About six months ago I was in Aerie with my daughters and I noticed a few pics where one of the models had cellulite. Then I saw another where she had stretch marks. As I looked around I realized I was looking at young women whose “flaws” were being displayed as simple fact, not in hiding, not in shame. I pointed this out to my daughters and they shrugged as if to say, “No big deal mom”. Maybe not for them but for those of us who grew up in the age where there was only one standard for a beautiful woman…and she looked like Christie Brinkley, this is a BIG deal!!!! Of course, it hasn’t stopped with Ms. Brinkley, the acceptable list of who and what is beautiful continues onto the magazine racks today. I’ll admit that my children’s exposure to media has been more limited than many kids. We don’t watch TV, I very rarely bring magazines (unless they’re design mags) into the house, and we have frequent discussions about what they see. I do have to catch myself on the body shaming stuff–not to them but about myself or about people we see. We live in a culture of discontent and lack of acceptance of what’s “ok”. I’m guilty as much as the next person.
I think about these facts as I am in the position to “sculpt” Patience. I wouldn’t call it a struggle but I seek to balance my desire to write about a woman whose life has more fantasy than most of us and a real-life person with regular problems. She’s wealthy, attractive, educated, traveled, and lives in an athletic body. Her sex life is out of this world. And that might be where it stops. Patience lost her mother at a young age in a very tragic way, people disregard and disrespect her because they are jealous of her privilege, men disrespect her because she is a female, her skin is several shades darker than her father’s and people often assume she’s adopted. When she explains her mother was half Indian they often look at her skeptically. She gets in bad moods, her skin breaks out on occasion, she bloats when she has her period, and she has stretch marks from growing so quickly;)

» WHAT YOU NEED TO DO
1 - Answer these questions about the passage on body image:
(a) What two features did the models in the pictures at Aerie show?
(b) What kind of magazines does the household make an exception for?
(c) What do people often assume about Patience because of her skin color?
2 - Carry the passage on body image and the character Patience forward from its final sentence.

» RECORDED INFORMATION
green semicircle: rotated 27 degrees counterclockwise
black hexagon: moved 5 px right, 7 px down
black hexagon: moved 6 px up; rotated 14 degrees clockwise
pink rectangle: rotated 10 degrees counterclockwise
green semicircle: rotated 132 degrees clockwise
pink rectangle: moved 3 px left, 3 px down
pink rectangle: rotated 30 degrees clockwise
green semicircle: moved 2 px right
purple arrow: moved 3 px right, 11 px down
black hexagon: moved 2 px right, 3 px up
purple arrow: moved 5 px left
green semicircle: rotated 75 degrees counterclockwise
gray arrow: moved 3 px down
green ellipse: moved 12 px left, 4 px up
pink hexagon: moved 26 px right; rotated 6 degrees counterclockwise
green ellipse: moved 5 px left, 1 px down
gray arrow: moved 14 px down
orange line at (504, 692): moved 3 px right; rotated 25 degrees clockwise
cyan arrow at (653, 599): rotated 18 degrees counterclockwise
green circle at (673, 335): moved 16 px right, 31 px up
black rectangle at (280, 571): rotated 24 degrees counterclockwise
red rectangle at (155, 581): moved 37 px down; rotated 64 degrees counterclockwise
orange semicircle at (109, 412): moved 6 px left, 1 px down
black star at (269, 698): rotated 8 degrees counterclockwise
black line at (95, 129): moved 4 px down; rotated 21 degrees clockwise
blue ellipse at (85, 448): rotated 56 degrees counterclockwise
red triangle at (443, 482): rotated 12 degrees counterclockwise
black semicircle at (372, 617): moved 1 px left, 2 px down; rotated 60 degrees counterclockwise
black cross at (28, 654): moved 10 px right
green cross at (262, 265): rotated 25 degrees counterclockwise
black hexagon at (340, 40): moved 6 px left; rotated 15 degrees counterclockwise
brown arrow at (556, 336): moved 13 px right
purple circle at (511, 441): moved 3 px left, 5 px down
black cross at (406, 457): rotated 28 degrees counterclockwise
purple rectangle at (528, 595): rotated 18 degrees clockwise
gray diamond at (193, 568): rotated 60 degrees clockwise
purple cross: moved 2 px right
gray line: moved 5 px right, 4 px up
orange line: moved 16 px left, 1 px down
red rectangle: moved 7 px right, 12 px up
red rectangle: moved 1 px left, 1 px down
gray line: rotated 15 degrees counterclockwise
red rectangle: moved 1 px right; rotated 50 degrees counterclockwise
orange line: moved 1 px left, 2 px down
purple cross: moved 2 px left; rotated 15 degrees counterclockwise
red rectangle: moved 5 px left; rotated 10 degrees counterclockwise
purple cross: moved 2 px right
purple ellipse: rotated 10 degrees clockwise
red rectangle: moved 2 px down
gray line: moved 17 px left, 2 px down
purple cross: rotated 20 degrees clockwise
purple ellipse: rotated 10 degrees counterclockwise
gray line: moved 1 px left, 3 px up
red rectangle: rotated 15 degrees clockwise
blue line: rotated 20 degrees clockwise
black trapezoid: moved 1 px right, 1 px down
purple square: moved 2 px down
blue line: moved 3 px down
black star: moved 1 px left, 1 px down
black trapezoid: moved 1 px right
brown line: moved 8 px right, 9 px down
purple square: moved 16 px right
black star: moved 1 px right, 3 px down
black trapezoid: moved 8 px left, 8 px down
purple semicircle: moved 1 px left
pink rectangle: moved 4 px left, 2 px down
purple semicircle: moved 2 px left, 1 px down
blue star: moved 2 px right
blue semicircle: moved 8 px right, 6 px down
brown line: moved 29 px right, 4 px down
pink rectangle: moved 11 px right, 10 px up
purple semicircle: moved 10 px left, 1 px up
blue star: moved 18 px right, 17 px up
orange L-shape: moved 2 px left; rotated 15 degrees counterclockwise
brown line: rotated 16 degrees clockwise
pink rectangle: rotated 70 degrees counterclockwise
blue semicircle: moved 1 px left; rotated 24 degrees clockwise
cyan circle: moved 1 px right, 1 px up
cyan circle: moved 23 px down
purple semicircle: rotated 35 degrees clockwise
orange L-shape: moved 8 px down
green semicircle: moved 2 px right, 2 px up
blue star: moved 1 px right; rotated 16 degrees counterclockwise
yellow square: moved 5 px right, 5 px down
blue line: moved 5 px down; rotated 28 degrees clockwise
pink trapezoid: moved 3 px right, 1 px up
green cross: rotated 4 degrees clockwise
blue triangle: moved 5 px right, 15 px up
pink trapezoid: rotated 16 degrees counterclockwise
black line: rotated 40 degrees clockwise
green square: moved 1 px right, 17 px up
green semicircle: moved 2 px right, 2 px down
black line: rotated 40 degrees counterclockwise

» ANSWERS BY TASK
1 -
(a) Cellulite and stretch marks.
(b) Design magazines.
(c) That she is adopted.

2 -
I seek to I create a character whose life seems so different, at times so much more exotic than our own that we are compelled to read her. Generally, we read fiction because we want to be swept away. I want to do that for you. I’ll also admit that I’ve sought to create a character who experiences her life in a way that’s universal. Sometimes it’s simple stuff and sometimes it’s big-life stuff (spoiler alert she gets her heart wrecked at least once). So to borrow a line from the above article, as a metaphor for how I narrate Patience, “(I) use beautiful lighting, locations and make overall color shifts from raw camera files — temperature, exposure, etc…” but beneath it all is a woman’s story with whom many of us will relate or want to live or a little of both!